(WORK ORDER) Gather up every line from the entries below that uses the word "output".
··· EXTRACTED RECORDS ···
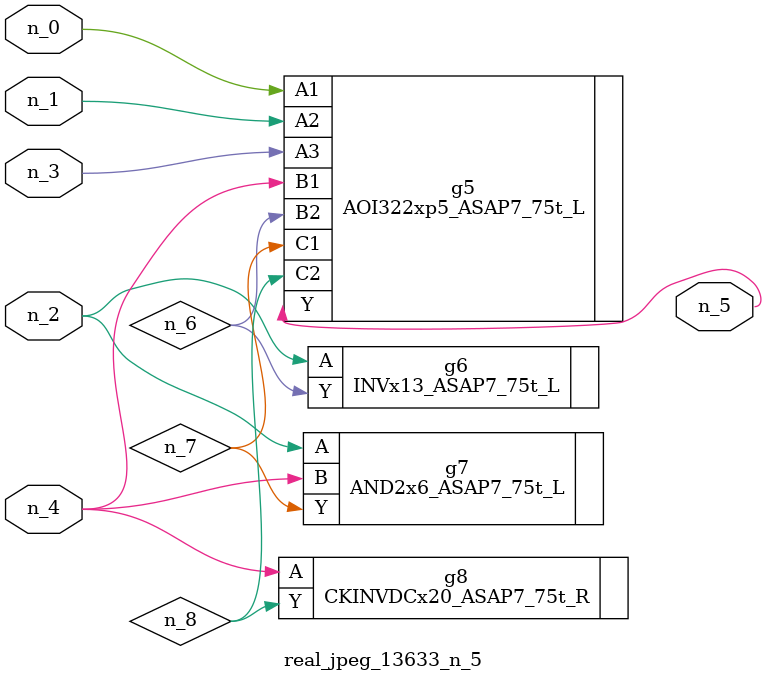
<source format=v>
module real_jpeg_13633_n_5 (n_4, n_0, n_1, n_2, n_3, n_5);

input n_4;
input n_0;
input n_1;
input n_2;
input n_3;

output n_5;

wire n_8;
wire n_6;
wire n_7;

AOI322xp5_ASAP7_75t_L g5 ( 
.A1(n_0),
.A2(n_1),
.A3(n_3),
.B1(n_4),
.B2(n_6),
.C1(n_7),
.C2(n_8),
.Y(n_5)
);

INVx13_ASAP7_75t_L g6 ( 
.A(n_2),
.Y(n_6)
);

AND2x6_ASAP7_75t_L g7 ( 
.A(n_2),
.B(n_4),
.Y(n_7)
);

CKINVDCx20_ASAP7_75t_R g8 ( 
.A(n_4),
.Y(n_8)
);


endmodule
</source>
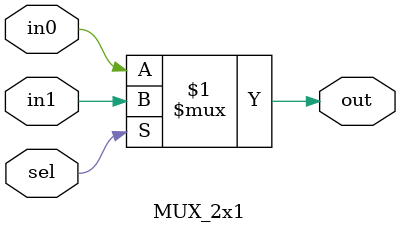
<source format=sv>
module MUX_2x1(
 input  wire in0,
 input  wire in1,
 input  wire sel,
 output wire out
);

assign out = sel ? in1 : in0;
endmodule

</source>
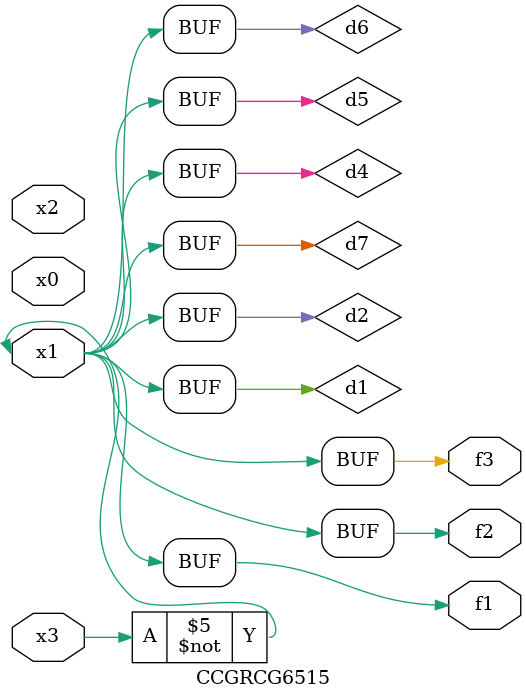
<source format=v>
module CCGRCG6515(
	input x0, x1, x2, x3,
	output f1, f2, f3
);

	wire d1, d2, d3, d4, d5, d6, d7;

	not (d1, x3);
	buf (d2, x1);
	xnor (d3, d1, d2);
	nor (d4, d1);
	buf (d5, d1, d2);
	buf (d6, d4, d5);
	nand (d7, d4);
	assign f1 = d6;
	assign f2 = d7;
	assign f3 = d6;
endmodule

</source>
···
(SOLUTION TO THIS EXERCISE)
output n_5;
 output wire out
	output f1, f2, f3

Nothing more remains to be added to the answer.